A mãe, com os seus 74 anos, “continua a cozinhar todos os dias” em casa. “O meu pai morreu há muito tempo, eu tinha cinco anos, mas a minha mãe está muito bem, graças a Deus. A cozinha continua a ser uma terapia para ela. Só não faz doces, mas faz salgados e panelões de comida”, conta divertida.
Africanos gostam da cozinha portuguesa
A empresária, que gosta mais de cozinhar do que comer — “prefiro uma salada ou fruta, talvez porque passe o dia a cozinhar” — está satisfeita com a forma como tem corrida o negócio. “Está a correr bem. Nem todos os dias são ótimos, mas compensa. Os clientes saem daqui satisfeitos, que é o mais importante, e voltam. Elogiam bastante a casa, a comida e o atendimento e, por isso, não há razão de queixa”, explica, acrescentando que “neste momento, a divisão de clientes portugueses e africanos é de 50-50”.

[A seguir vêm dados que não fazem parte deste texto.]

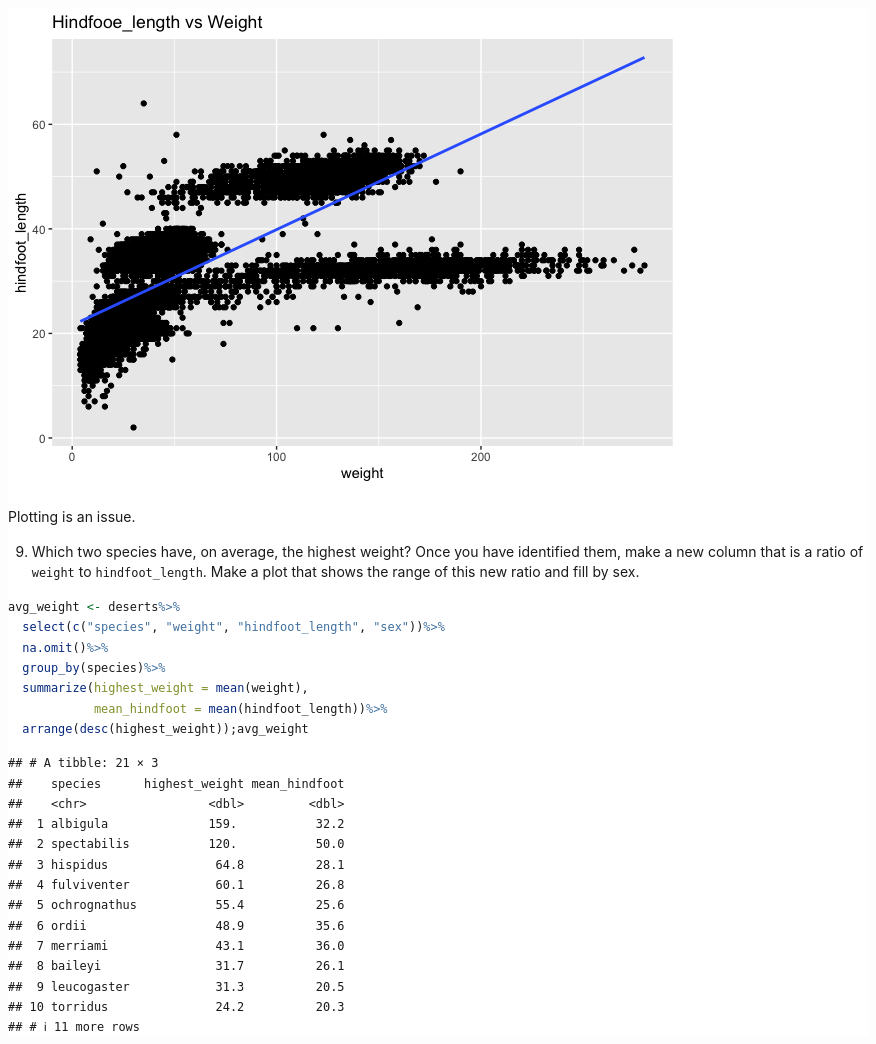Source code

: ![](hw10_files/figure-html/unnamed-chunk-18-1.png)

Plotting is an issue.


9. Which two species have, on average, the highest weight? Once you have identified them, make a new column that is a ratio of `weight` to `hindfoot_length`. Make a plot that shows the range of this new ratio and fill by sex.

```r
avg_weight <- deserts%>%
  select(c("species", "weight", "hindfoot_length", "sex"))%>%
  na.omit()%>%
  group_by(species)%>%
  summarize(highest_weight = mean(weight),
            mean_hindfoot = mean(hindfoot_length))%>%
  arrange(desc(highest_weight));avg_weight
```

```
## # A tibble: 21 × 3
##    species      highest_weight mean_hindfoot
##    <chr>                 <dbl>         <dbl>
##  1 albigula              159.           32.2
##  2 spectabilis           120.           50.0
##  3 hispidus               64.8          28.1
##  4 fulviventer            60.1          26.8
##  5 ochrognathus           55.4          25.6
##  6 ordii                  48.9          35.6
##  7 merriami               43.1          36.0
##  8 baileyi                31.7          26.1
##  9 leucogaster            31.3          20.5
## 10 torridus               24.2          20.3
## # ℹ 11 more rows
```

“O que é engraçado é que temos cada vez mais portugueses que vêm cá à procura de pratos africanos, enquanto os africanos pedem pratos portugueses”, garante.
O Tia Madá tem uma ementa fixa, em que tudo é feito ao momento, e ainda um menu do dia, que normalmente é composto por dois ou três pratos. O menu, que inclui prato, bebida, sobremesa (ou sopa) e o café, custa 11,50€.
Os pratos africanos ficam reservados para o fim de semana: sexta, sábado e domingo. “Temos a Cachupa rica ao sábado, embora por causa da procura também façamos à quarta, temos a Muamba (sexta e sábado), temos o Tchep Djen, que é do Senegal, o Caldo Mancarra, da Guiné-Bissau, entre outros”.
Da lista fixa há muito peixe grelhado, que Alberto trabalha com mestria: dourada, robalo, salmão (todos a 12€), chocos e bacalhau à lagareiro (13€), e nas carnes, destacam-se a grelhada mista (9€), a picanha (12€) e a costeleta de novilho (13,5€).
O polvo à Lagareiro, o Arroz de Tamboril (ambos a 18€) e o bife da casa (13,5€) são as especialidades da casa.
Trabalhar todos os dias ao lado do marido é “fácil”, diz Adelaide, embora dê uma risada para Alberto. “Já nos conhecemos há muito tempo. Trabalhámos juntos no mesmo restaurante durante alguns anos e nasceu uma amizade muito linda”, diz.
Não, não foi amor à primeira vista. “Ele teve de se esforçar bastante, que isto não é logo à primeira”, conclui, enquanto olha para o companheiro com ar provocador.